Bertholdi indica que essa é uma falha profunda, já que as pautas ligadas à comunidade LGBTQIA+ precisam estar presentes nos programas governamentais. “É preciso, mais do que nunca, que a ala política progressista como um todo se manifeste expressa e abertamente sobre as pautas LGBTQIA+, permitindo a existência de um debate transversal”, opina.
“Não basta relegar a pauta a um pequeno trecho de seu caderno de propostas, como se as pessoas LGBT não trabalhassem, comprassem, amassem, tivessem filhos, fossem também negras ou indígenas. O país que mais mata LGBTs e Defensores de Direitos Humanos na América Latina não pode se dar a este luxo”, continua.
“Precisamos de uma refundação desse país e olhar para os discursos presidenciáveis, porque aqueles que estão se candidatando também precisam trazer uma agenda de valorização de direito de vida para essa comunidade”, concorda e acrescenta a vereadora Erika Hilton (PSOL-SP).
A supervisão não significa observar apenas as propostas, mas como a participação dessas mulheres e de pessoas LGBTQIA+ em geral será realizada após a eleição.
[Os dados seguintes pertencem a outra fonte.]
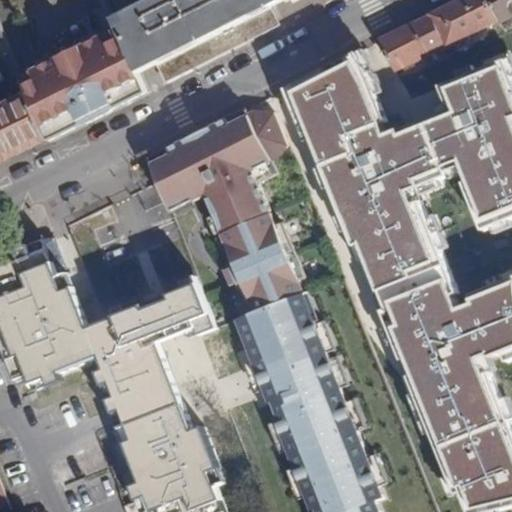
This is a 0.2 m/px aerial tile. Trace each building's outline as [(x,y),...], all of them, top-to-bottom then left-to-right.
[(151,0),(133,9),(160,63),(168,80),(281,24),(272,6),(268,0),(284,0),(285,0),(284,0),(151,0)] [(449,45),(499,21),(490,0),(457,0),(433,13),(449,45)] [(511,13),(511,0),(490,0),(499,21),(511,13)] [(160,63),(133,9),(117,18),(121,26),(132,51),(139,66),(141,72),(160,63)] [(432,52),(449,45),(433,13),(417,22),(432,52)] [(396,70),(432,52),(417,22),(381,41),(396,70)] [(121,26),(22,75),(51,138),(149,90),(132,51),(121,26)] [(20,71),(0,27),(0,68),(5,79),(20,71)] [(357,49),(280,89),(314,169),(306,172),(439,511),(511,511),(511,423),(492,377),(511,366),(511,276),(454,294),(412,190),(460,172),(480,227),(511,216),(511,83),(500,54),(433,82),(440,107),(386,126),(357,49)] [(0,109),(0,159),(49,135),(31,95),(0,109)] [(244,281),(258,313),(307,294),(302,280),(307,277),(285,222),(279,224),(261,184),(281,174),(272,156),(290,147),(277,113),(256,111),(250,114),(248,111),(151,159),(161,184),(172,214),(208,195),(237,265),(225,270),(232,286),(244,281)] [(66,290),(46,238),(0,260),(0,330),(19,378),(31,374),(34,382),(91,361),(88,353),(100,349),(102,356),(128,421),(183,399),(166,354),(153,359),(148,346),(161,341),(147,305),(90,327),(79,331),(69,304),(80,300),(75,286),(66,290)] [(201,335),(218,328),(200,284),(171,296),(185,332),(198,327),(201,335)] [(258,313),(235,321),(308,511),(377,511),(374,503),(386,499),(307,294),(258,313)] [(147,305),(161,341),(185,332),(171,296),(147,305)] [(69,304),(79,331),(90,327),(80,300),(69,304)] [(166,354),(161,341),(148,346),(153,359),(166,354)] [(100,349),(88,353),(91,361),(102,356),(100,349)] [(135,440),(171,426),(190,418),(183,399),(128,421),(135,440)] [(190,418),(171,426),(176,439),(195,431),(190,418)] [(176,439),(171,426),(135,440),(140,453),(133,455),(144,481),(134,485),(140,499),(149,495),(155,509),(162,506),(164,511),(228,511),(229,511),(212,469),(207,457),(216,454),(205,427),(195,431),(176,439)] [(140,453),(135,440),(128,443),(133,455),(140,453)] [(221,466),(216,454),(207,457),(212,469),(221,466)] [(140,499),(144,511),(147,511),(155,509),(149,495),(140,499)] [(14,511),(11,503),(0,509),(0,511),(14,511)]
A vereadora ressalta a necessidade de ter atenção à escolha de nomes para integrar as equipes de campanhas e, no caso do candidato eleito, quais são as pessoas que devem integrar a equipe da presidência da república, por exemplo.
“Nós queremos ver mulheres trans, travestis, a comunidade LGBTQIA+ fazendo parte da construção. Nós precisamos tirar este grupo da marginalidade, do anonimato e da exclusão”, acrescenta.
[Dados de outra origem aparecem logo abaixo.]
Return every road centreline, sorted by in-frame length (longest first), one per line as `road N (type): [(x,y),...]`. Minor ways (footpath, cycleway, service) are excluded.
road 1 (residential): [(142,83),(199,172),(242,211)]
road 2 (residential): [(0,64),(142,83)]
Bolsonaro dificultou ascensão de políticas
Michele Seixas, pesquisadora e representante da Articulação Brasileira de Lésbicas (ABL) no Rio de Janeiro e fundadora da Diretoria Geral do Instituto Brasileiro de Lésbicas, aponta que existe a mesma expectativa para mulheres lésbicas, cuja população, segundo ela, é desprovida de conquistas políticas.
Seixas afirma que essa relação ficou ainda mais dificultada após a chegada de Bolsonaro à presidência. "É um governo em que não há uma chance de diálogo, que não nos identifica e não nos respeita como cidadãs", começa a pesquisadora.
"Desde que Bolsonaro entrou no poder, nós não fizemos nenhum avanço no que tange às políticas sociais para nossa população. Muito pelo contrário, tivemos retrocessos", acrescenta Seixas. Como exemplos, ela cita a extinção de departamentos, ministérios e conselhos dos quais mulheres LBT poderiam se beneficiar ou ter participação política, como a Secretaria de Promoção de Igualdade Racial (SNPIR), o Conselho Nacional dos Direitos da Criança e do Adolescente (Conanda) e o departamento de HIV e Aids do Ministério da Saúde.
O motivo pela falta de políticas voltadas para a população lésbica e bissexual, de acordo com Seixas, é que elas ainda são vistas sob uma ótica cisheteronormativa na qual essas mulheres não se encaixam.
Este fato pode ser notado com a exclusão do lesbocídio e da lesbofobia das peças de combate à violência veiculadas pelo Ministério da Mulher, Família e Direitos Humanos (MMFDH), por exemplo. A mesma omissão ocorre de acordo com ataques transfóbicos sofridos pela população trans, travestis e transvestigênere. Isto porque a abordagem a pasta chefiada por Damares Alves é de uma proteção menos ampla, ligadas à violência de gênero cometida contra mulheres cis hétero, geralmente condicionadas em relacionamentos abusivos.
No entanto, o índice de violência contra mulheres lésbicas e bissexuais, motivada tanto por orientação afetivo-sexual como expressão de gênero, é tão alta quanto às violências sofridas por mulheres héteros. Uma das poucas pesquisas que monitoram esse dado, que leva em consideração os números coletados entre 2015 e 2017 pelo Sistema de Informação de Agravos de Notificação (SINAN), aponta que 32,6% de 24.564 notificações de LGBTfobia foram feitas por mulheres lésbicas.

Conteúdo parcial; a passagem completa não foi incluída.